━━ Records to process
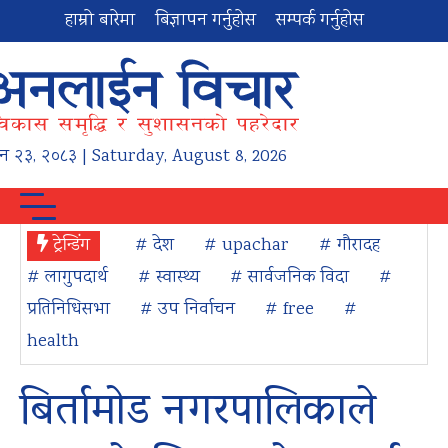
हाम्रो बारेमा
बिज्ञापन गर्नुहोस
सम्पर्क गर्नुहोस
न
२३
,
२०८३
| Saturday, August 8, 2026
ट्रेन्डिंग
# देश
# upachar
# गौरादह
# लागुपदार्थ
# स्वास्थ्य
# सार्वजनिक विदा
#
प्रतिनिधिसभा
# उप निर्वाचन
# free
#
health
बिर्तामोड नगरपालिकाले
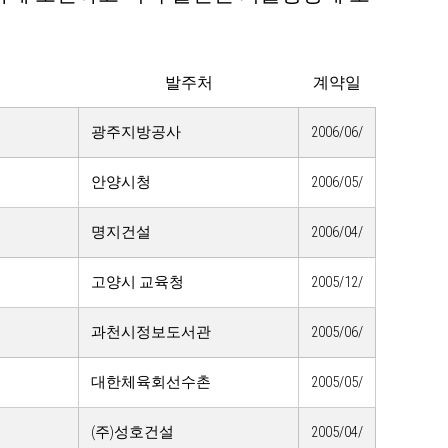
발주처
계약일
광주지방공사
2006/06/
안양시청
2006/05/
명지건설
2006/04/
고양시 교육청
2005/12/
과천시정보도서관
2005/06/
대한체육회선수촌
2005/05/
(주)성호건설
2005/04/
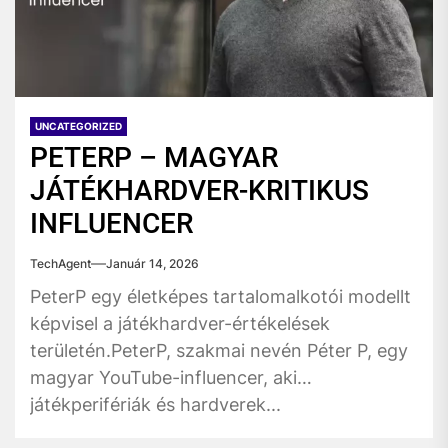
UNCATEGORIZED
PETERP – MAGYAR
JÁTÉKHARDVER-KRITIKUS
INFLUENCER
TechAgent
Január 14, 2026
PeterP egy életképes tartalomalkotói modellt
képvisel a játékhardver-értékelések
területén.PeterP, szakmai nevén Péter P, egy
magyar YouTube-influencer, aki
játékperifériák és hardverek...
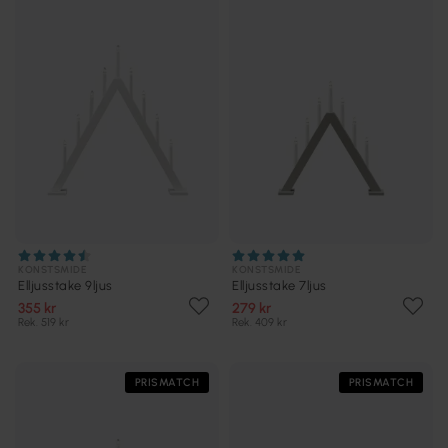
KONSTSMIDE
KONSTSMIDE
Elljusstake 9ljus
Elljusstake 7ljus
355 kr
279 kr
Rek. 519 kr
Rek. 409 kr
PRISMATCH
PRISMATCH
━━━━
Arrange the text lines from all the records as a JSON list of strings, one string per line. Leave out blank lines and the picture placeholders.

* _Response area_
[
  "हाम्रो बारेमा",
  "बिज्ञापन गर्नुहोस",
  "सम्पर्क गर्नुहोस",
  "न",
  "२३",
  ",",
  "२०८३",
  "| Saturday, August 8, 2026",
  "ट्रेन्डिंग",
  "# देश",
  "# upachar",
  "# गौरादह",
  "# लागुपदार्थ",
  "# स्वास्थ्य",
  "# सार्वजनिक विदा",
  "#",
  "प्रतिनिधिसभा",
  "# उप निर्वाचन",
  "# free",
  "#",
  "health",
  "बिर्तामोड नगरपालिकाले",
  "발주처",
  "계약일",
  "광주지방공사",
  "2006/06/",
  "안양시청",
  "2006/05/",
  "명지건설",
  "2006/04/",
  "고양시 교육청",
  "2005/12/",
  "과천시정보도서관",
  "2005/06/",
  "대한체육회선수촌",
  "2005/05/",
  "(주)성호건설",
  "2005/04/",
  "UNCATEGORIZED",
  "PETERP – MAGYAR",
  "JÁTÉKHARDVER-KRITIKUS",
  "INFLUENCER",
  "TechAgent",
  "Január 14, 2026",
  "PeterP egy életképes tartalomalkotói modellt",
  "képvisel a játékhardver-értékelések",
  "területén.PeterP, szakmai nevén Péter P, egy",
  "magyar YouTube-influencer, aki",
  "játékperifériák és hardverek...",
  "KONSTSMIDE",
  "KONSTSMIDE",
  "Elljusstake 9ljus",
  "Elljusstake 7ljus",
  "355 kr",
  "279 kr",
  "Rek. 519 kr",
  "Rek. 409 kr",
  "PRISMATCH",
  "PRISMATCH"
]